WHAT THIS TASK INVOLVES
Go through the entries and copy every line that has the string "tree" in it.

DATA SUPPLIED
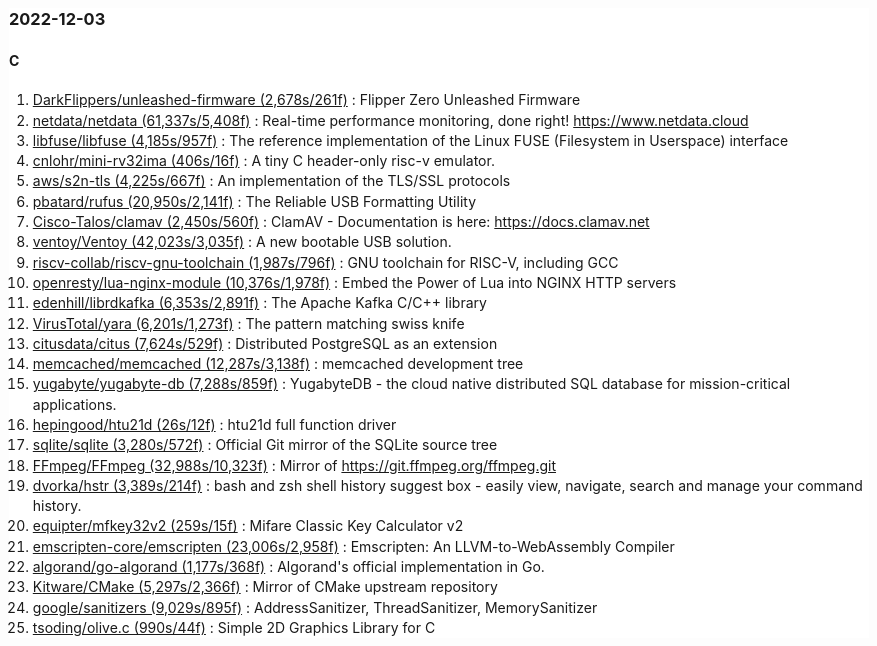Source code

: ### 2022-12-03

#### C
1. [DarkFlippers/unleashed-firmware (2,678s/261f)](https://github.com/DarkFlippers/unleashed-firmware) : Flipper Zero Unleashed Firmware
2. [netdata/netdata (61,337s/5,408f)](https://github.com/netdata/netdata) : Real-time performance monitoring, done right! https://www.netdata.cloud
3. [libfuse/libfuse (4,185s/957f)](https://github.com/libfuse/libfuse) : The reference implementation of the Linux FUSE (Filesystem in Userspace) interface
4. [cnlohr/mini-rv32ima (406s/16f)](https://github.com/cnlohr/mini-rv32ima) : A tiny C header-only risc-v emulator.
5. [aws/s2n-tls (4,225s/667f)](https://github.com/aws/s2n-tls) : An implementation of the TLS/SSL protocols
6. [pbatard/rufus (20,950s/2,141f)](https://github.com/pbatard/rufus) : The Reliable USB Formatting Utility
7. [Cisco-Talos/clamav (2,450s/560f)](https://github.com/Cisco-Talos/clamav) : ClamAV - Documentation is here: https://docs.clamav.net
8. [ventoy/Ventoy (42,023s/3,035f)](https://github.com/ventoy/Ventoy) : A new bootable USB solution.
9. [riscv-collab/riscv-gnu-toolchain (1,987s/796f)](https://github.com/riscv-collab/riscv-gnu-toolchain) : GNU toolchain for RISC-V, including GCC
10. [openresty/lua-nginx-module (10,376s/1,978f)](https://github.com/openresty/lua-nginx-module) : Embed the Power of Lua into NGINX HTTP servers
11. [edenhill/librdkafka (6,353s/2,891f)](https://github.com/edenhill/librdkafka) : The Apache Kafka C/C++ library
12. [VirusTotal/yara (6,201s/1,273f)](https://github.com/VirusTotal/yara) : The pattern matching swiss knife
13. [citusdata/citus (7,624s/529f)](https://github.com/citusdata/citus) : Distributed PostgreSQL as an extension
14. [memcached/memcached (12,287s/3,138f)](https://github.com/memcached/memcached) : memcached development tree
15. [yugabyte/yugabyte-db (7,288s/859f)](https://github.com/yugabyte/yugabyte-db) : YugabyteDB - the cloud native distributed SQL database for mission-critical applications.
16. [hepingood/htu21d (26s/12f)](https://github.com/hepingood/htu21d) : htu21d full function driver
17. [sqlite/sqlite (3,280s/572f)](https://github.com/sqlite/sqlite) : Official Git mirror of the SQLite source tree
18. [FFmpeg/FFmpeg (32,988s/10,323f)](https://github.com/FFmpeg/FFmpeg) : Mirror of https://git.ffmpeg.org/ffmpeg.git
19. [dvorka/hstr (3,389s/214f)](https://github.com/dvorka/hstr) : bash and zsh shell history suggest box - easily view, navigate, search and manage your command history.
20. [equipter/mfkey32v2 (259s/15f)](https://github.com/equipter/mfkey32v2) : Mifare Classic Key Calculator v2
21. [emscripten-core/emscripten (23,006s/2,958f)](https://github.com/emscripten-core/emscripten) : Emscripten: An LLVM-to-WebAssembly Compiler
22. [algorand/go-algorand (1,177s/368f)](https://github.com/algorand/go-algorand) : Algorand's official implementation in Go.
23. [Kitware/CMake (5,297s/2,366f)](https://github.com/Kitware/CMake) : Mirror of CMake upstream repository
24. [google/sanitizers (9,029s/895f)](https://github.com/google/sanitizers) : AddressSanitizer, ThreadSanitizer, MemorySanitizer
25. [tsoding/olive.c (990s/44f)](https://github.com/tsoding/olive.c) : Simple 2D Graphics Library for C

OUTPUT FOR THIS TASK
14. [memcached/memcached (12,287s/3,138f)](https://github.com/memcached/memcached) : memcached development tree
17. [sqlite/sqlite (3,280s/572f)](https://github.com/sqlite/sqlite) : Official Git mirror of the SQLite source tree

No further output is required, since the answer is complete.